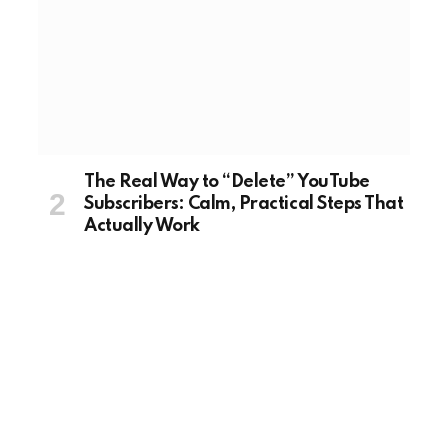
The Real Way to “Delete” YouTube
Subscribers: Calm, Practical Steps That
Actually Work
August 20, 2025
TECH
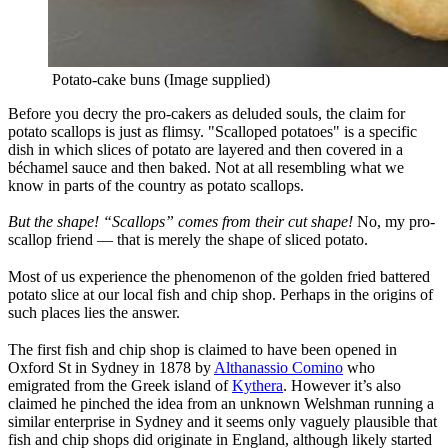
Potato-cake buns (Image supplied)
Before you decry the pro-cakers as deluded souls, the claim for
potato scallops is just as flimsy. "Scalloped potatoes" is a specific
dish in which slices of potato are layered and then covered in a
béchamel sauce and then baked. Not at all resembling what we
know in parts of the country as potato scallops.
But the shape!
“Scallops” comes from their cut shape!
No, my pro-
scallop friend — that is merely the shape of sliced potato.
Most of us experience the phenomenon of the golden fried battered
potato slice at our local fish and chip shop. Perhaps in the origins of
such places lies the answer.
The first fish and chip shop is claimed to have been opened in
Oxford St in Sydney in 1878 by
Althanassio Comino
who
emigrated from the Greek island of
Kythera
. However it’s also
claimed he pinched the idea from an unknown Welshman running a
similar enterprise in Sydney and it seems only vaguely plausible that
fish and chip shops did originate in England, although likely started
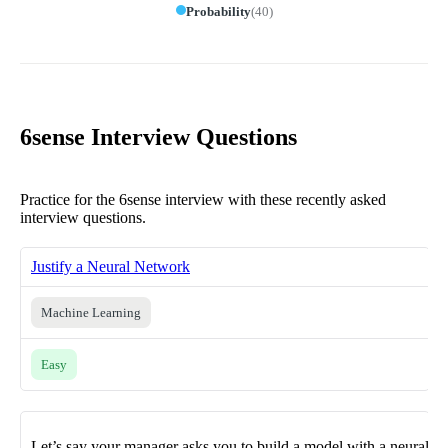
Probability
(
40
)
6sense Interview Questions
Practice for the 6sense interview with these recently asked
interview questions.
Justify a Neural Network
Machine Learning
Easy
Let’s say your manager asks you to build a model with a neural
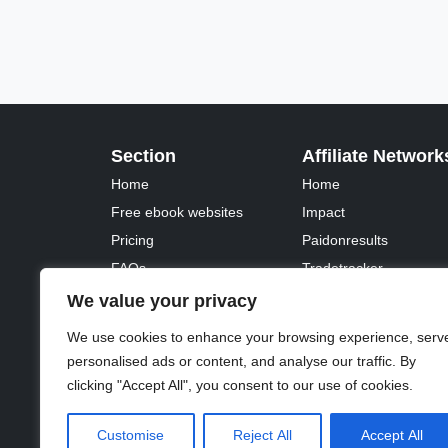
Section
Affiliate Network
Home
Home
Free ebook websites
Impact
Pricing
Paidonresults
FAQs
Tradetracker
Fontawesome
Tradedoubler
We value your privacy
We use cookies to enhance your browsing experience, serv
personalised ads or content, and analyse our traffic. By
clicking "Accept All", you consent to our use of cookies.
© 2023 - 2026 Copyright:
Odd Planet
, Inc. All rights 
Customise
Reject All
Accept All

*YOUR TASK*
Go through the data and show each line that holds "Network".

*ANSWER TO THIS TASK*
Justify a Neural Network
Affiliate Network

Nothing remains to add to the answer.